We have an active 14 month old female GSD, she gets walked abput 2.5 miles a day twice, I started letting her run next to my 4 wheeler three times a week or so, we go about 4-5 miles on snow packed roads, she usually is trotting about 14 mph and I will push her at times up to about 22 mph. She seems to love it but I dont want to overdue it if her bones are not yet ready for it. Is that to much or am I okay to keep letting her run? She also gets at least one day of hiking off leash a week.


----------



## PaddyD (Jul 22, 2010)

4-5 miles at that speed seems like you are slightly overdoing it. But that is just my opinion.
Might be a little too much.


----------



## Elaine (Sep 10, 2006)

I have to say that I'm not very comfortable with this as your dog could easily get run over by you. That said, if you are going to do this, you need to keep her at an easy trot - I have no idea of the actual mph just watch your dog - most of the time with periods of brisk trotting and dead out runs alternated with a slow jog to get her breath back. This way she uses all her muscle groups and has time to recover.

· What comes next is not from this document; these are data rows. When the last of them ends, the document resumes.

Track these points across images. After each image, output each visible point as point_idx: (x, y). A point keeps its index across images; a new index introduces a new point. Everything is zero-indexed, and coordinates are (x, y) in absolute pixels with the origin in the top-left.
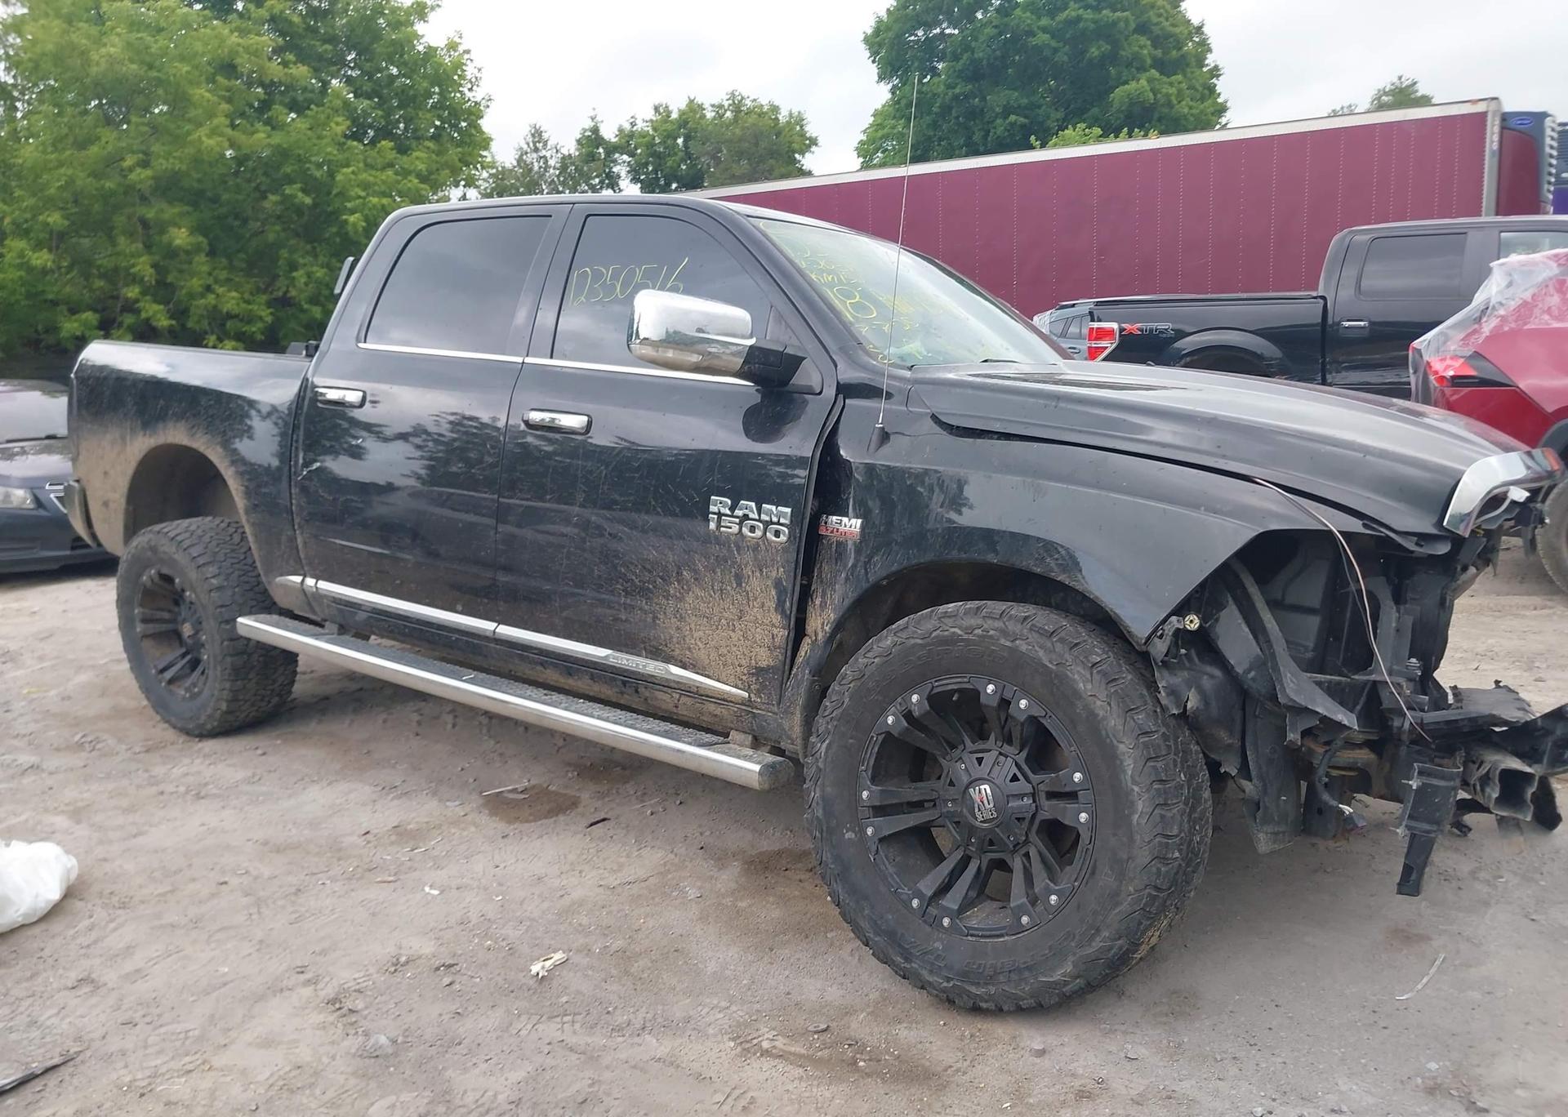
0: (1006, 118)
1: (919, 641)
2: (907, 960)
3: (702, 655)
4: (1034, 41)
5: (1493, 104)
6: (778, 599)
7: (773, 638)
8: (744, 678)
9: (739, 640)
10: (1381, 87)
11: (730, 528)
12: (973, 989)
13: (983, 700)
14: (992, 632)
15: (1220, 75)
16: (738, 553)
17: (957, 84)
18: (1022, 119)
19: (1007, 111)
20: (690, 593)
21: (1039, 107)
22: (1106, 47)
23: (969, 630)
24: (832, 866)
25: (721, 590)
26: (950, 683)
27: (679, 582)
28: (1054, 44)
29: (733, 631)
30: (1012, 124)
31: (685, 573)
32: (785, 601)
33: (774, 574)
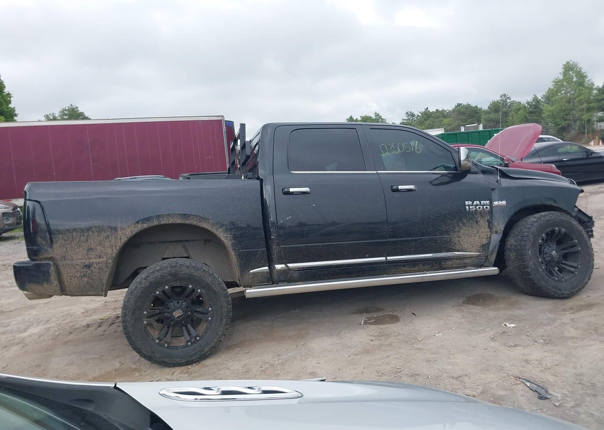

Never push her to go faster or farther if she doesn't seem to want to or seems out of breath. Always check for lameness before and after running to see if you are overdoing it and check pads for any damage.


----------



## ChancetheGSD (Dec 19, 2007)

Chance and I bike at around 7-8 MPH currently. We've done around 12-14MPH last year after we'd spent MONTHS training to that fast of a time.

I think it's great she's getting as much exercise as she does, but just remember to be careful. Add miles slowly and don't push her further than she is ok with. I know Chance will literally run until he collapses which means it's MY responsibility to know when to call it quits. If he starts slowing down even a bit, I back off and we take it slower home. It doesn't mean he can't eventually work up to levels your dog is doing but at 14 months old, I doubt the dog has had enough time to properly get up to running something like 15-20+ MPH.

I also want to add that Elaine has several good points. Especially about being careful not to run her over. Even if she CAN do high speeds next to it, there is always that risk she could be hit and the faster you're going the harder it'll be to slow down and the more likely you'll be to hit and kill your dog. For me, I also worry about the herding instinct. I'd be scared my dog would get OVER excited and start nipping tires even though he isn't a car chaser or anything.


----------